◆ TESTO DA ANALIZZARE:
Reblogged from PJ Magazine

Dal 17 settembre Palazzo Reale in mostra 200 dipinti di Marc Chagall, l’artista che ha racchiuso nelle sue tele la Russia e la Francia in un unico abbraccio onirico.

 

Se mettiamo piede allOpéra Garnier di Parigi e alziamo gli occhi non vediamo le tipiche decorazioni dorate che ci aspetteremmo a corredo di questa imponente struttura, ma un flusso di angeli dai colori pastello, vortici di colore che diventano uomini, donne, paesaggi eterei e naive, come se fossero disegnati da un bambino. Ma non è la mano di un bambino ad aver dipinto quelle figure danzanti in cielo, ma uno dei pittori naturalizzati francesi più famosi del secolo scorso: Marc Chagall, un ebreo russo nato in un piccolo paese dell’odierna Bielorussia che nei suoi 97 anni di vita raccontò con la sua arte un secolo in tumulto, emancipato e onirico. Chagall è blu, giallo, rosso, talvolta verde. È curvo e i suoi tratti sono pesanti, decisi, ma pare raccontino solamente storie sospese.

E proprio queste storie sospese sono leggibili a Milano, precisamente a Palazzo Reale a partire dal 17 settembre prossimo fino al 1 febbraio 2015. 200 dipinti dell’artista provenienti dai maggiori musei di tutto il mondo e da importanti collezioni private ma anche dalle collezioni private dei suoi eredi le quali sono ancora per lo più inedite.

Sebbene sia sufficiente vedere una sola opera di Chagall per riconoscere un suo frutto a colpo d’occhio fra altri mille, ci sono molti Chagall, molti fili che hanno intrecciato la sua vita e la sua arte.

◆ CONSEGNA:
Puoi riscrivere il testo sulla mostra di Chagall partendo da "Dal 17 settembre Palazzo" e proseguendo fino a "unico abbraccio onirico.", cambiando "dipinti" in "quadri"? Le voci non hanno alcun legame con il testo.

◆ DATI FORNITI:
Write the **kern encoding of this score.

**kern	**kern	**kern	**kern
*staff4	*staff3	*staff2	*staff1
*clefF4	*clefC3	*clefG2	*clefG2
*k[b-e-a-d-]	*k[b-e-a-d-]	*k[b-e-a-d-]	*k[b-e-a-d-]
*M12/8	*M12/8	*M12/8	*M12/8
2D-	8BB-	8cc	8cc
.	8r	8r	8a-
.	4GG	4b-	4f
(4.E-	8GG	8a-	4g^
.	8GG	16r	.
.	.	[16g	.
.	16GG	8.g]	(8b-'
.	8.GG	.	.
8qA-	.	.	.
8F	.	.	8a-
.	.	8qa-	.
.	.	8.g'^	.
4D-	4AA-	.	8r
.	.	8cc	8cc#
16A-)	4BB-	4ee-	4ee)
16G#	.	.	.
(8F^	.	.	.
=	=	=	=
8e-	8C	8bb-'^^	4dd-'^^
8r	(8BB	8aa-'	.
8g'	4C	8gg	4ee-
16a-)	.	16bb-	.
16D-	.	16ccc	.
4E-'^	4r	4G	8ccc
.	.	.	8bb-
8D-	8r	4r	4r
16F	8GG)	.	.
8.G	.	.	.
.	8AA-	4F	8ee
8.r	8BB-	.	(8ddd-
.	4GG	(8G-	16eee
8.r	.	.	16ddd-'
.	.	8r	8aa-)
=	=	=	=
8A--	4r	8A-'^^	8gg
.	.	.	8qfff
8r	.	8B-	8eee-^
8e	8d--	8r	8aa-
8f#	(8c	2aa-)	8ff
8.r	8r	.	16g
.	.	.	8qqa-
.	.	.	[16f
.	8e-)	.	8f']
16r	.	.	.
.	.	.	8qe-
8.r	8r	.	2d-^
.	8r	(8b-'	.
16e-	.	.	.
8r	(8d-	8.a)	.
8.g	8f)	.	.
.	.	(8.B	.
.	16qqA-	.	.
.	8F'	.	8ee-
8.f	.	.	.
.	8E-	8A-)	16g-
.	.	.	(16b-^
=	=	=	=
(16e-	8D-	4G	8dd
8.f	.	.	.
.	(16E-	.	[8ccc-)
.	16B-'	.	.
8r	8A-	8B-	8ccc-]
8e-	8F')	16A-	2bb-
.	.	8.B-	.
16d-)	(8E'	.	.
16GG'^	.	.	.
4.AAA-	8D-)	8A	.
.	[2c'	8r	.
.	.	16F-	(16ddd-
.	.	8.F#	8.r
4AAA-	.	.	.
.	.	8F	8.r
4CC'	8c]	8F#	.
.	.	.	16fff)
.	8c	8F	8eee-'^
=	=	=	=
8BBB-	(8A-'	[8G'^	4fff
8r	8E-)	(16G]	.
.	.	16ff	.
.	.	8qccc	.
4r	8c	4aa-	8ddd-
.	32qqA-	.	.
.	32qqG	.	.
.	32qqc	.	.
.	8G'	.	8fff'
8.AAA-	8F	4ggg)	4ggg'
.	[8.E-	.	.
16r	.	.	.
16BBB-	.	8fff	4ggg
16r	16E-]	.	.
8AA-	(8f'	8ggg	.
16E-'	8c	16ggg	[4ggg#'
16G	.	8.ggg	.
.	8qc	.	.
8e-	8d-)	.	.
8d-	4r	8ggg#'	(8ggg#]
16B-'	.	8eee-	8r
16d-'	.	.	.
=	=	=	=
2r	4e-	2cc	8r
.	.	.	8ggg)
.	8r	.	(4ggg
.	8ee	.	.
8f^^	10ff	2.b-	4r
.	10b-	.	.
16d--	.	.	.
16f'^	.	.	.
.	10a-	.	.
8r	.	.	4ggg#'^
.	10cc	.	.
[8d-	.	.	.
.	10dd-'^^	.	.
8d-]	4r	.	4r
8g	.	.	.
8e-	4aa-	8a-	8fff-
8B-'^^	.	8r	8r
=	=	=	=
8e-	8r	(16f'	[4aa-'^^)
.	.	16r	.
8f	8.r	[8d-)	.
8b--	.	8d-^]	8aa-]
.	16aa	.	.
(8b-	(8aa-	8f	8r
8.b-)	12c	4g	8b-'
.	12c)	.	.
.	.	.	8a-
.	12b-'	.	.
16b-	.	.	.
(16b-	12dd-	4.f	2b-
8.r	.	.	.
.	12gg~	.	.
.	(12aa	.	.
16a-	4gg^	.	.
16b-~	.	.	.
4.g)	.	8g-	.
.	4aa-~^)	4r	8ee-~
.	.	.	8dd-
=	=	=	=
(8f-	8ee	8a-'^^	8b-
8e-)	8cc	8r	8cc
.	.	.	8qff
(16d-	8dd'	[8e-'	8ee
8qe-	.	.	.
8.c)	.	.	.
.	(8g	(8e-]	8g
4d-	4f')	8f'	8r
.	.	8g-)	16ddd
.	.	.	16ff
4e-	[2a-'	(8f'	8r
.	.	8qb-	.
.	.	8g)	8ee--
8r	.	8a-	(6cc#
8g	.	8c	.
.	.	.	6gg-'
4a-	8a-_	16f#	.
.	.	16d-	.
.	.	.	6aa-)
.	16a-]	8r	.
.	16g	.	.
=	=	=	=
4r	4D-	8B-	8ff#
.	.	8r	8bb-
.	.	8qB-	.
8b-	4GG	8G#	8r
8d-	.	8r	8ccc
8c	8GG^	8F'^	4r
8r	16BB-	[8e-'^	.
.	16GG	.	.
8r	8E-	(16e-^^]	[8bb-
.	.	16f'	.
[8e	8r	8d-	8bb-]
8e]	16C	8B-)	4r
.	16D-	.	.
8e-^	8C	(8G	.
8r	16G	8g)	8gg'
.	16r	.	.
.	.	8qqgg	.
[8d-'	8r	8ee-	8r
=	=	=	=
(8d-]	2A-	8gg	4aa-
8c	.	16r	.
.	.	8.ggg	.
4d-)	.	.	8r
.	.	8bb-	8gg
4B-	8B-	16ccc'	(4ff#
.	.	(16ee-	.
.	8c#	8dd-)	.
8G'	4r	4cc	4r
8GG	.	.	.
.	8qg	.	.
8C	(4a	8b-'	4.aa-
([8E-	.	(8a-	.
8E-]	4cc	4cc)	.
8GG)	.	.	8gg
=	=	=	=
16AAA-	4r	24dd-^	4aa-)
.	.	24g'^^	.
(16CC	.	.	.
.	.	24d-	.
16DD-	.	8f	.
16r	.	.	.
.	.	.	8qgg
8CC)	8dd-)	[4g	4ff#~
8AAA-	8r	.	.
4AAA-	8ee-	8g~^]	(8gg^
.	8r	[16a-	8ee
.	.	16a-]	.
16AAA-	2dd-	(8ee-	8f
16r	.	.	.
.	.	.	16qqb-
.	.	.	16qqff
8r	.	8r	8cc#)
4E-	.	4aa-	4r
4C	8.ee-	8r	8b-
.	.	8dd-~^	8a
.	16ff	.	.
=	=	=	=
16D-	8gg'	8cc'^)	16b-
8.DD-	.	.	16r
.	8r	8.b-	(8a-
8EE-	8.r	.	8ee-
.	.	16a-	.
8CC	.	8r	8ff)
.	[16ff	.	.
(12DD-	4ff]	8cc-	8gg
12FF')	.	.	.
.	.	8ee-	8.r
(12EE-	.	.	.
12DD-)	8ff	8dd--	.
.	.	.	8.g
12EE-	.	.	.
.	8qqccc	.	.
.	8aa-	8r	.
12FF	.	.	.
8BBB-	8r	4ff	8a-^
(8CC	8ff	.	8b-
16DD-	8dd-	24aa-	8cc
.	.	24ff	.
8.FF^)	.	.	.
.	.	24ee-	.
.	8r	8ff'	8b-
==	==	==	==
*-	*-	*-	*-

◆ SPAZIO RISPOSTA:
Dal 17 settembre Palazzo Reale in mostra 200 quadri di Marc Chagall, l’artista che ha racchiuso nelle sue tele la Russia e la Francia in un unico abbraccio onirico.